Bu gönüllü çalışmanın karşılığının sadece bir simit olduğunu söylersem tam da gerçeği ifade etmemiş olurum. Kimi zaman bazı yayınevlerinden gelen kitap ve davetler açıkçası manevi bir haz veriyor.

Kısa bir süre önce Can Yayınları, Can Dündar’ın kaleme aldığı ve uzun süre en çok satanlar listesinin başında yer alan ‘Abim Deniz’ kitabını yolladı. İki yıl Deniz Gezmiş ile aynı sınıftaydık. Bunu bir dostuma söylediğimde; “Birlikte resminiz var mı?” diye sordu. O yıllar sınıfımız iki bin kişi idi ne yazık ki!.

Kitap o yılları yaşayanların gözünde, devrim ideali peşinde koşturmuş, canını vermiş bir kuşağın ve dönemin siyasi atmosferini yeniden canlandırıyor. Gezmiş ve iki arkadaşı niye asılmıştı, onlar birer terörist ve katil miydiler? 5 Mart 1971’de dört Amerikalı asker kaçırıldı ve canları karşılığında 400 bin dolar fidye istendi. ABD Başkanı Nixon’a göre fidye verilmemeliydi. İsmet İnönü de işe karışmıştı; “Elinizi kana bulamayın” gibisinden bir şeyler söylemişti.

Askerlerden Larry, üçüncü gün gizliden karısına vasiyetini yazıyordu; “Gider babamlara yerleşirsin, artık görüşemeyeceğiz” diyordu.  Deniz Gezmiş dayanamadı, mektubu elinden aldı ve “Ulan göreceksin karını be!” dedi.
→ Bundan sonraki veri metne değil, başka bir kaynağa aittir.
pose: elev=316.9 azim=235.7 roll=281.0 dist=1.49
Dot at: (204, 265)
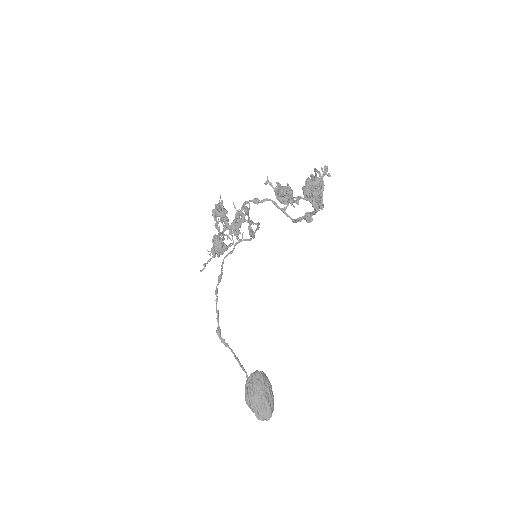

Onlar kan dökmek bir yana, serbest bırakacakları esirleri bile en iyi şekilde beslemişlerdi. Yememiş esirlere yedirmişlerdi. 

Son ara okuduklarım arasından ‘Ulusların Düşüşü’ kitabı çağımızın temel bir sorununu irdeliyor.   ‘Neden bazı ülkeler zengin iken bazı ülkeler yoksuldur?’ sorusunu ortaya atıp açıklamalar getiren Türk asıllı, Massachusetts Teknoloji Enstitüsü öğretim üyesi Prof. Dr. Daron Acemoğlu’nun James A.Robinson ile birlikte kaleme aldığı araştırma, kalkınma teorilerine yeni bir bakış açısı sunuyor. Karl Marx’ın  ‘Kapital’i ne denli zor okunan ancak okunması gerekli bir eser ise, ‘Ulusların Düşüşü’ de aynı nitelikte. Acemoğlu’nun adının Nobel adayları arasında geçtiğine de değinelim.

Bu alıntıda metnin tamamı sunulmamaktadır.